Exclusive Video: X-ray Captures Real Life Photosynthesis

By klaireaustria

Nov 22, 2016 05:50 AM EST

The SLAC National Accelerator Laboratory just managed a breakthrough: it used its x-ray laser to capture detailed snapshots of photosynthesis at room temperature.

The trick was to place protein complex samples in a solution, put that on a conveyor belt, light it up with a green laser (to start the water-splitting reaction) and capture images using x-ray pulses. As those pulses are extremely fast -- just 40 femtoseconds long -- you can collect crystallization and spectroscopy data before the sample meets its untimely end.

The imagery helps illustrate chemical interactions that were previously somewhat mysterious, and it should only get better as scientists capture more images and provide additional details. Ultimately, the aim is to understand photosynthesis well enough to faithfully reproduce it. If that happens, we'll have a source of sun-based renewable energy that does not rely on conventional, not-so-efficient solar panels.

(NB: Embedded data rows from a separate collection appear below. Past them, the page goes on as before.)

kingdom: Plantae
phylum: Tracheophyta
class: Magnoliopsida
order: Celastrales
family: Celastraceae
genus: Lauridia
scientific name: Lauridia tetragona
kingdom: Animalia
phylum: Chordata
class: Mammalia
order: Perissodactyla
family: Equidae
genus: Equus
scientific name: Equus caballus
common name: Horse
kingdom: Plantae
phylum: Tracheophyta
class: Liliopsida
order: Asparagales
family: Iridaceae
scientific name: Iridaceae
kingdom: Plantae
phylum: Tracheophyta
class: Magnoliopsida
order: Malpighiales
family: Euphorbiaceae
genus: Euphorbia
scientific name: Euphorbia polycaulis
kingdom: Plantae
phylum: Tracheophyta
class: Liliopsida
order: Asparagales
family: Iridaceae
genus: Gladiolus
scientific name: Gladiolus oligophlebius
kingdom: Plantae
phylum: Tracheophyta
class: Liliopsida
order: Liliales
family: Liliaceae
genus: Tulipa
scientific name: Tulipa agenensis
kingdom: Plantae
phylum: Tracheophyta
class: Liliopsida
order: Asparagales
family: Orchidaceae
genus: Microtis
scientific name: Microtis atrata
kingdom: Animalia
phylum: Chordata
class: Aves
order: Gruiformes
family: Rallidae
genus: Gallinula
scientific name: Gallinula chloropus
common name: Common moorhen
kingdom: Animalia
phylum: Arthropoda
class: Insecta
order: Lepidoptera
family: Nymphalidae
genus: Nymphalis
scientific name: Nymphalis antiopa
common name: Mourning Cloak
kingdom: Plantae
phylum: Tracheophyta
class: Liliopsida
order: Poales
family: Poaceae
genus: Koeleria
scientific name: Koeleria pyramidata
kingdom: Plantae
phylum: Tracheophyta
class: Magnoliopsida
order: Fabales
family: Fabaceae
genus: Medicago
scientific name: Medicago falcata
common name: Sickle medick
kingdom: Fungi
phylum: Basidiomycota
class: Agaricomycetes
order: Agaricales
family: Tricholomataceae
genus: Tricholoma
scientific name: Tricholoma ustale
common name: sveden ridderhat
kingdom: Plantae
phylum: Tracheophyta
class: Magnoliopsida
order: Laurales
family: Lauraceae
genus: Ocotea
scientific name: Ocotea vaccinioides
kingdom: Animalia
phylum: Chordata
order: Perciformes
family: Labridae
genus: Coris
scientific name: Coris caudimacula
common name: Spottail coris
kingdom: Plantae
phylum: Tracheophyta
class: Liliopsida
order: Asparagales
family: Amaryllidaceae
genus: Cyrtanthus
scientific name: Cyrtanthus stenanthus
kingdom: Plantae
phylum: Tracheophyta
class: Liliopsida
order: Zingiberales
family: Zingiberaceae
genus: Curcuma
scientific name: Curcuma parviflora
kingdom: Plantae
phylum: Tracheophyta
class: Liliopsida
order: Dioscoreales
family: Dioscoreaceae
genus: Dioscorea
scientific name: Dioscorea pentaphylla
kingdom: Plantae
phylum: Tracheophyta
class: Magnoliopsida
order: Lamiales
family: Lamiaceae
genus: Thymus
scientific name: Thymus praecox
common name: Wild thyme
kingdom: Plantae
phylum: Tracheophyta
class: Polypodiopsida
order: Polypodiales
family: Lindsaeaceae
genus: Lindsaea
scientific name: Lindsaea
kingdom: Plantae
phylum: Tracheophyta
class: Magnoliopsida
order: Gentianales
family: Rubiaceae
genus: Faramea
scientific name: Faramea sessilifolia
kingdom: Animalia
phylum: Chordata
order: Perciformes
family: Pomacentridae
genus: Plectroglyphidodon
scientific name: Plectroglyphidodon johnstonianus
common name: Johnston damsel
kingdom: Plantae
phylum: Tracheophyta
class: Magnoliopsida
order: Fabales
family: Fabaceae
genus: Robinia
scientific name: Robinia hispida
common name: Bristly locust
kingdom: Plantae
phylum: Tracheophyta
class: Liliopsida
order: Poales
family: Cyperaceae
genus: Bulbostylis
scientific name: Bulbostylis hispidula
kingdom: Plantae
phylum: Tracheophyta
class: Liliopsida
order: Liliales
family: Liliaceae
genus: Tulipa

When X-rays (yellow beam) pass through a crystal (green shapes), they form an intensity pattern on a detector behind the crystal that is dominated by bright spots (dots in the background). Researchers use these so-called Bragg peaks to reconstruct atomic-resolution images of the molecules inside the crystals. In a new study at SLAC's LCLS X-ray laser, researchers used continuous diffraction -- signals found between the spots, which appear here as washed-out, continuous lines in the background -- to improve the resolution of images obtained with the conventional analysis.

Often the most difficult step in taking atomic-resolution images of biological molecules is getting them to form high-quality crystals needed for X-ray studies of their structure. Now researchers have shown they can get sharp images even with imperfect crystals using the world's brightest X-ray source at the Department of Energy's SLAC National Accelerator Laboratory.

These surprising results could in many cases make the search for better crystals obsolete and fundamentally change the way scientists study the complex biological machinery involved in photosynthesis, catalysis and many other important processes in living things. A better understanding of these processes could drive innovation in a number of areas, from clean energy production to drug development.